La réaction de nos démocraties ne s’est donc pas fait attendre. Les gouvernants parlent de vol et de recel de vols à propos des informations diffusées par Wikileaks. Aux USA, des entreprises comme Pay-pal ou Mastercard ont mis fin, à la demande du gouvernement, à leur collaboration avec le site de Wikileaks le privant ainsi de toute possibilité de financement de la part les internautes. Naturellement, cette guerre de l’information s’invite en France où l’on cherche à défendre un « internet civilisé » comme si ce monde virtuel était peuplé de « barbares ». La protection de l’enfance et la lutte contre la pédo-pornographie seront utilisées comme un cheval de Troie pour limiter les libertés publiques de nos concitoyens (adoption de la loi LOPPSI prévoyant la possibilité pour le ministère de l’intérieur d’introduire un filtrage administratif d’internet, hors de tout contrôle de la justice, sans décision d’un juge ou d’un tribunal, sans droit de regard de la CNIL, sans évaluation du Parlement….). Certains membres du gouvernement comme Eric Besson iront même jusqu’à prôner l’interdiction d’héberger Wikileaks en France estimant que notre pays ne peut accueillir des« sites Internet qualifiés de criminels et rejetés par d’autres Etats en raison des atteintes qu’ils portent à leurs droits fondamentaux ». De quels crimes parle-t-on? Difficile de ne pas y voir une nouvelle forme de censure des pouvoirs publics.

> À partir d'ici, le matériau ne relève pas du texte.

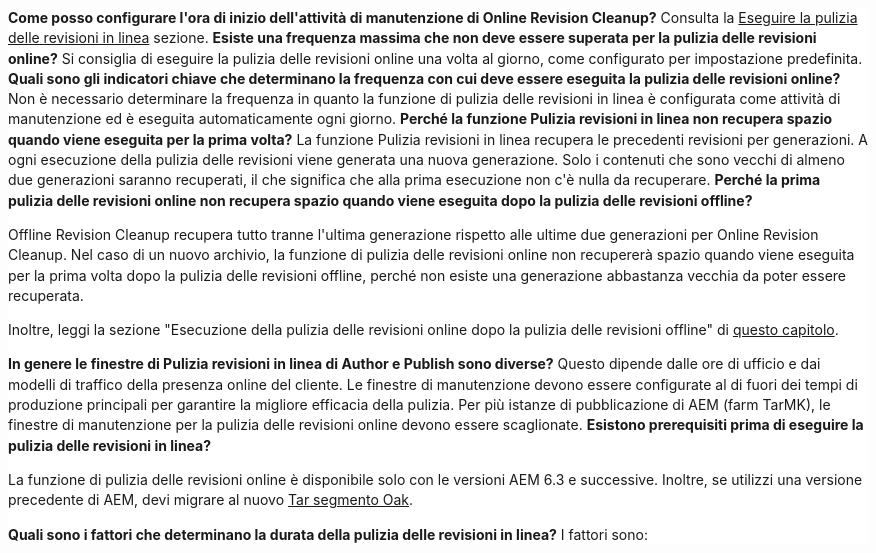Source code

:    <td><strong>Come posso configurare l'ora di inizio dell'attività di manutenzione di Online Revision Cleanup?</strong></td>
   <td>Consulta la <a href="/help/sites-deploying/revision-cleanup.md#how-to-run-online-revision-cleanup">Eseguire la pulizia delle revisioni in linea</a> sezione. </td>
   <td> </td>
  </tr>
  <tr>
   <td><strong>Esiste una frequenza massima che non deve essere superata per la pulizia delle revisioni online?</strong></td>
   <td>Si consiglia di eseguire la pulizia delle revisioni online una volta al giorno, come configurato per impostazione predefinita.<br /> </td>
   <td> </td>
  </tr>
  <tr>
   <td><strong>Quali sono gli indicatori chiave che determinano la frequenza con cui deve essere eseguita la pulizia delle revisioni online?</strong></td>
   <td>Non è necessario determinare la frequenza in quanto la funzione di pulizia delle revisioni in linea è configurata come attività di manutenzione ed è eseguita automaticamente ogni giorno.</td>
   <td> </td>
  </tr>
  <tr>
   <td><strong>Perché la funzione Pulizia revisioni in linea non recupera spazio quando viene eseguita per la prima volta?</strong></td>
   <td>La funzione Pulizia revisioni in linea recupera le precedenti revisioni per generazioni. A ogni esecuzione della pulizia delle revisioni viene generata una nuova generazione. Solo i contenuti che sono vecchi di almeno due generazioni saranno recuperati, il che significa che alla prima esecuzione non c'è nulla da recuperare.</td>
   <td> </td>
  </tr>
  <tr>
   <td><strong>Perché la prima pulizia delle revisioni online non recupera spazio quando viene eseguita dopo la pulizia delle revisioni offline?</strong></td>
   <td><p>Offline Revision Cleanup recupera tutto tranne l'ultima generazione rispetto alle ultime due generazioni per Online Revision Cleanup. Nel caso di un nuovo archivio, la funzione di pulizia delle revisioni online non recupererà spazio quando viene eseguita per la prima volta dopo la pulizia delle revisioni offline, perché non esiste una generazione abbastanza vecchia da poter essere recuperata.</p> <p>Inoltre, leggi la sezione "Esecuzione della pulizia delle revisioni online dopo la pulizia delle revisioni offline" di <a href="/help/sites-deploying/revision-cleanup.md#how-to-run-online-revision-cleanup">questo capitolo</a>.</p> </td>
   <td> </td>
  </tr>
  <tr>
   <td><strong>In genere le finestre di Pulizia revisioni in linea di Author e Publish sono diverse?</strong></td>
   <td>Questo dipende dalle ore di ufficio e dai modelli di traffico della presenza online del cliente. Le finestre di manutenzione devono essere configurate al di fuori dei tempi di produzione principali per garantire la migliore efficacia della pulizia. Per più istanze di pubblicazione di AEM (farm TarMK), le finestre di manutenzione per la pulizia delle revisioni online devono essere scaglionate.</td>
   <td> </td>
  </tr>
  <tr>
   <td><strong>Esistono prerequisiti prima di eseguire la pulizia delle revisioni in linea?</strong></td>
   <td><p>La funzione di pulizia delle revisioni online è disponibile solo con le versioni AEM 6.3 e successive. Inoltre, se utilizzi una versione precedente di AEM, devi migrare al nuovo <a href="/help/sites-deploying/revision-cleanup.md#migrating-to-oak-segment-tar">Tar segmento Oak</a>.</p> </td>
   <td> </td>
  </tr>
  <tr>
   <td><strong>Quali sono i fattori che determinano la durata della pulizia delle revisioni in linea?</strong></td>
   <td>I fattori sono:<br />
    <ul>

Des philosophes censés défendre les libertés de nos concitoyens se saisissent de cette question affirmant que Wikileaks n’appartient pas à la démocratie mais à la dictature. En quoi les révélations de Wikileaks sont-elles différentes de celles des « Pentagon Papers » faites en 1971 par le New York Times sur la guerre du Vietnam. Rappelons qu’à l’époque 700 pages de documents classés secret défense avaient été diffusées dans ce journal. Saisie de cette affaire, la Cour Suprême des Etats-Unis avait défendu le journal poursuivi pour vol, conspiration et espionnage selon sa déclaration « Seules une presse complètement libre peut révéler efficacement les manipulations du gouvernement ».

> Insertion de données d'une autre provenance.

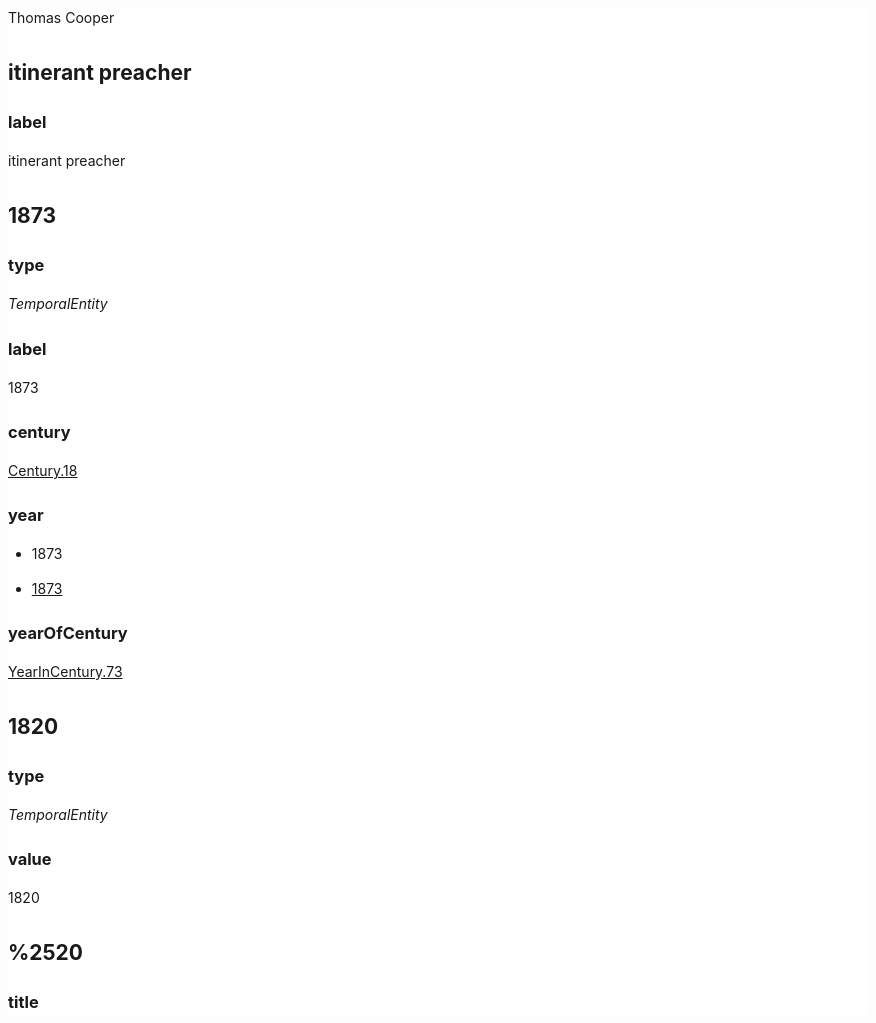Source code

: 
Thomas Cooper

## itinerant preacher

### label


itinerant preacher

## 1873

### type


*TemporalEntity*

### label


1873

### century


[Century.18](#Century.18)

### year

 - 1873

 - [1873](#1873)

### yearOfCentury


[YearInCentury.73](#YearInCentury.73)

## 1820

### type


*TemporalEntity*

### value


1820

## %2520

### title
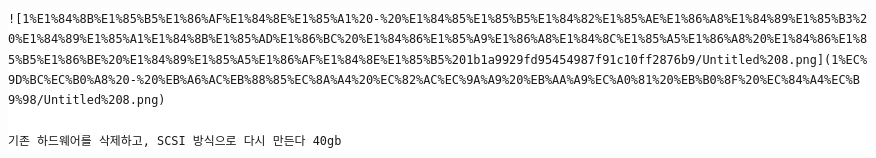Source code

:     ![1%E1%84%8B%E1%85%B5%E1%86%AF%E1%84%8E%E1%85%A1%20-%20%E1%84%85%E1%85%B5%E1%84%82%E1%85%AE%E1%86%A8%E1%84%89%E1%85%B3%20%E1%84%89%E1%85%A1%E1%84%8B%E1%85%AD%E1%86%BC%20%E1%84%86%E1%85%A9%E1%86%A8%E1%84%8C%E1%85%A5%E1%86%A8%20%E1%84%86%E1%85%B5%E1%86%BE%20%E1%84%89%E1%85%A5%E1%86%AF%E1%84%8E%E1%85%B5%201b1a9929fd95454987f91c10ff2876b9/Untitled%208.png](1%EC%9D%BC%EC%B0%A8%20-%20%EB%A6%AC%EB%88%85%EC%8A%A4%20%EC%82%AC%EC%9A%A9%20%EB%AA%A9%EC%A0%81%20%EB%B0%8F%20%EC%84%A4%EC%B9%98/Untitled%208.png)

    기존 하드웨어를 삭제하고, SCSI 방식으로 다시 만든다 40gb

Que faut-il penser de la réaction de certains Etats comme la Russie suggérant que le prochain prix Nobel de la paix soit décerné au fondateur de Wikileaks ? Ou encore des motivations de celui est qui est l’origine de ces fuites de Wikileaks sur la guerre en Irak, le soldat Bradley Maning âgé de 23 ans et qui risque une peine de prison de cinquante ans « J’ai réalisé que j’étais résolument contre ce système auquel je prenais une part active…Suis je juste naïf, jeune et stupide ? Je ne crois plus qu’il y ait des gentils contre des méchants. Nous sommes mieux par certains côtés. Plus subtils, nous utilisons des mots et des techniques juridiques mais il ne suffit pas d’être subtil pour avoir raison ».

Mais pour tenter de comprendre l’affaire Wikileaks, il est nécessaire de placer le débat dans un contexte géopolitique plus large. En effet, la révolution technologique du Net permet aux populations d’entrer instantanément en contact dans une logique de réseau afin d’accéder et partager l’information partout dans le monde. Les révolutions des pays arabes illustrent parfaitement le rôle joué par des organes tels que Twitter et FaceBook dans cette prise de conscience politique globale. Mais, cette révolution technologique offre également aux élites des possibilités infinies pour orienter et contrôler l’opinion publique. Les hommes politiques l’ont bien compris. De ce point de vue, la prochaine campagne présidentielle sera intéressante à suivre. Elle semble se dessiner autour de thématiques telles que la sécurité des personnes, le contrôle des flux migratoires ou encore la protection des œuvres artistiques pour justifier une politique de maîtrise de l’information sur internet. On préférera également parler de ces questions morales axées sur le contrôle des hommes, des opinions et des idées pour éviter des sujets qui fâchent : la crise de nos économies.